Esta competição não só deixa os clubes grandes com menos energia para as competições europeias (que são jogadas de forma distinta, mais táctica e paciente), como também os leva a gastar as suas fortunas em apostas que podem não ser as ideais e não resultar. Além disso, o dinheiro gasto em jogadores provenientes de outras equipas europeias leva estas a encontrar alternativas mais facilmente, podendo reinvestir o dinheiro com menos pressão. Os clubes ingleses ainda têm um outro aspecto que dificulta o seu sucesso europeu: o grosso das suas receitas advém de competirem de forma eficiente na Premier League, a qual é vendida como um producto específico e identificável, com características e cultura diferentes das da Liga dos Campeões. Isso leva os clubes a investir mais na comptição interna do que nas europeias.

 

Não há qualquer dúvida que Real Madrid e Barcelona perderão competitividade com o declínio das suas estrelas, mas beneficiam de outro aspecto: o equilíbrio entre domínio e competição nos seus países. Em Inglaterra, como descrito acima, as competições por vitórias são extremamente apertadas. Por oposição, em Espanha Barcelona e Real Madrid têm apenas a ocasional competição de Atlético de Madrid, Valência ou Sevilha (ou outro clube) e podem relaxar um pouco contra as equipas mais fracas. Os níveis de concentração elevados são necessários porque os rivais raramente perdem pontos, mas há mais períodos de jogos teoricamente mais fáceis. O mesmo se passa em Itália ou Alemanha, mesmo que haja duas equipas super-dominantes. Juventus e Bayern dominam os seus campeonatos, mas têm um conjunto de equipas imediatamente abaixo - Nápoles e Roma em Itália, Dortmund e Leipzig/Leverkusen/outro na Alemanha - que podem aproveitar qualquer deslize. Isso permite gerir a época ao mesmo tempo que obriga a elevados níveis de concentração.

 

Já em França há o problema do hiper-domínio do PSG (até esta época) que os deixava com pouca rotina na Europa e incapazes de jogar um jogo de contenção quando enfrentando adversários mais fortes ou de qualidade semelhante. O futuro parece então pertencer, quando olhando para equipas específicas, a Real Madrid, Barcelona, Juventus e Bayern de Munique, com ocasional intrusão de outras equipas dos mesmos países.
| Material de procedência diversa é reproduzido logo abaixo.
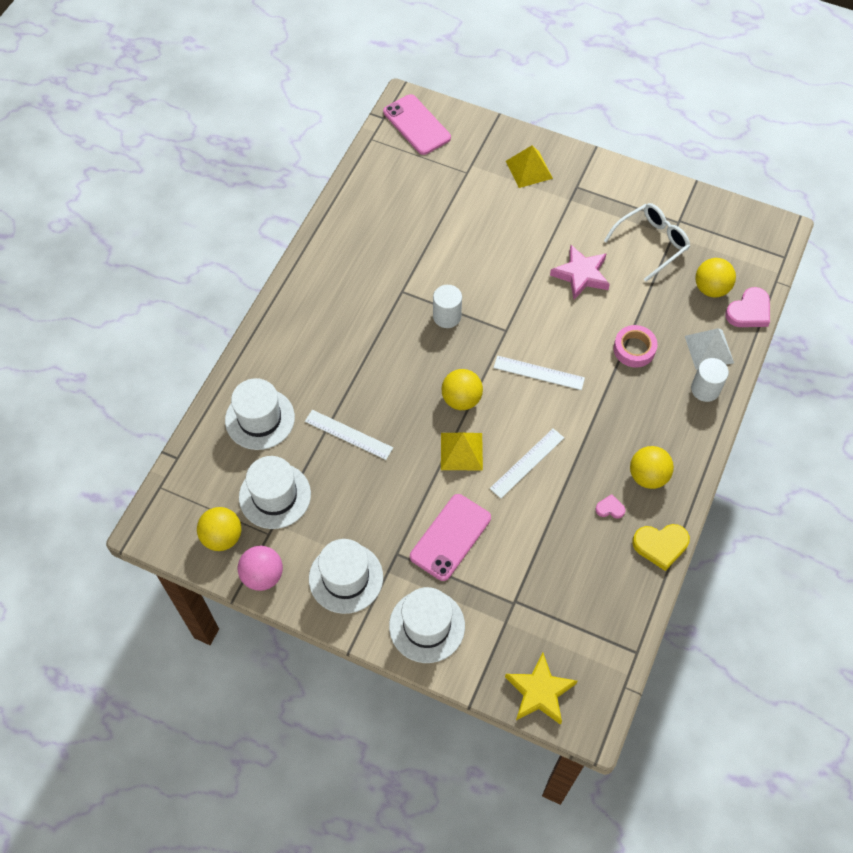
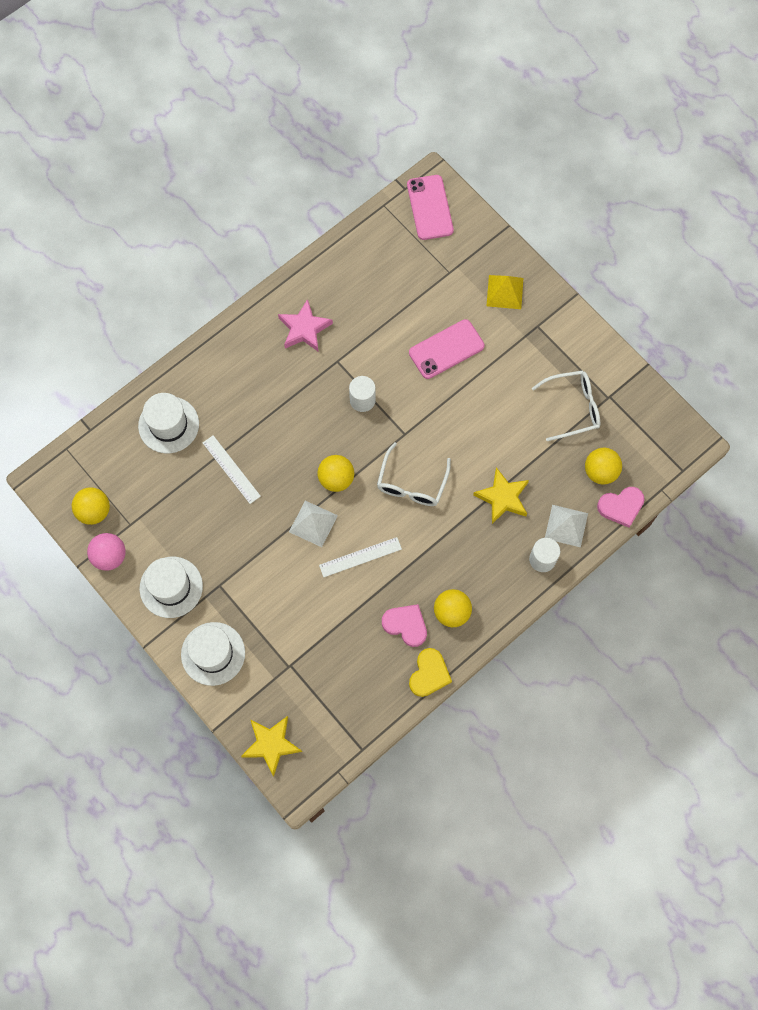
camera: 25 degrees right, 10 degrees up
(275, 496) = (149, 495): white hat -> none
(450, 537) = (267, 591): pink phone -> pink phone (446, 349)
(461, 451) = (313, 523): yellow pyramid -> white pyramid
(539, 372) = (411, 483): white ruler -> white glasses
(581, 275) = (495, 411): pink star -> pink star (304, 329)
(610, 508) = (406, 625): pink heart -> pink heart, size x1.88
(634, 349) = (502, 498): pink tape -> yellow star
(660, 545) = (429, 674): yellow heart -> yellow heart turned 90 degrees counterclockwise

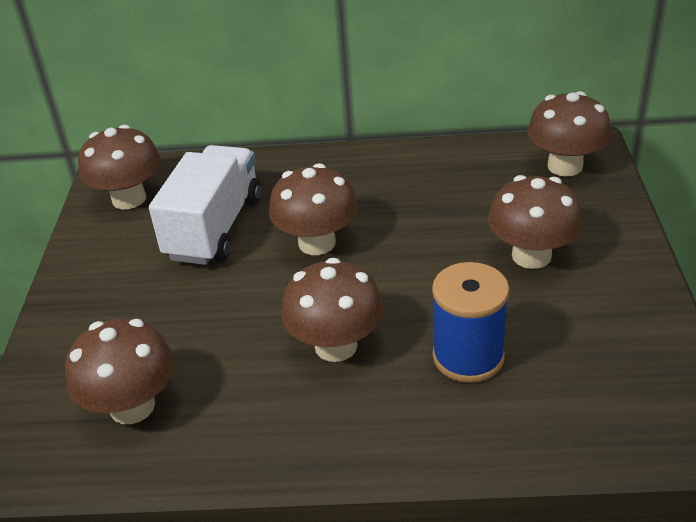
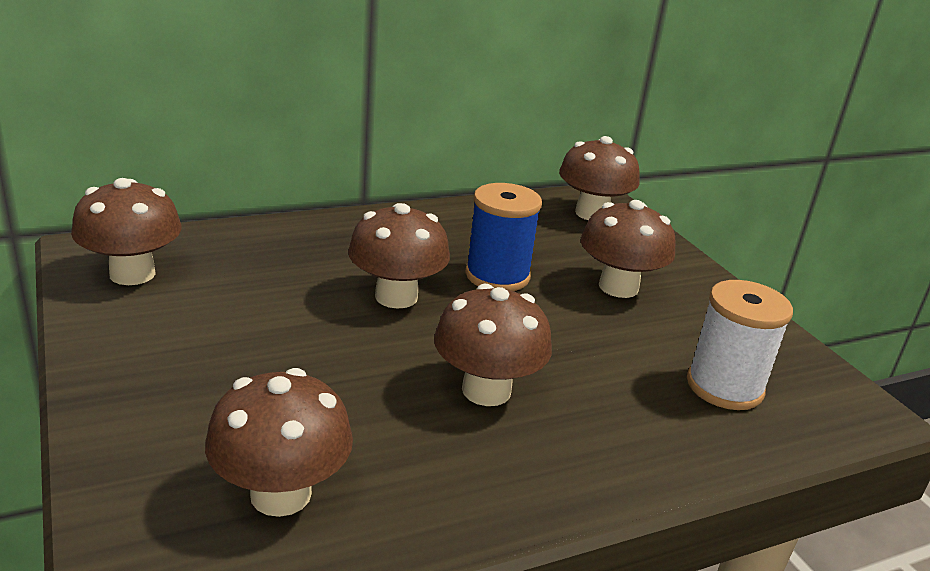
camera: 30 degrees left, 10 degrees down
(214, 228) = (265, 293): white truck -> none
(468, 357) = (627, 380): blue spool -> blue spool (497, 276)
(560, 379) = (724, 387): none -> white spool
Claro que a qualidade intrínseca dos clubes ingleses acabará por permitir uma ou outra vitória na competição, mas serão mais ocasionais e acontecerão de forma mais provável após uma estabilização na hipercompetitividade no topo da Premier League.

 

Independentemente do que venha a acontecer a nível de clubes, contudo, dificilmente voltaremos a ter uma era de talento individual como a que Ronaldo e Messi nos trouxeram. As máquinas de marketing continuarão a destacar os individualistas, mas as estatísticas irão sempre contar a história definitiva da sua qualidade. Discutir, agora que o final das suas carreiras se aproxima, qual terá sido o melhor, torna-se quase ridículo. A única coisa que podemos fazer é, como com quem viveu nos anos 50, poder dizer com orgulho: eu vi futebol na era de Ronaldo e Messi.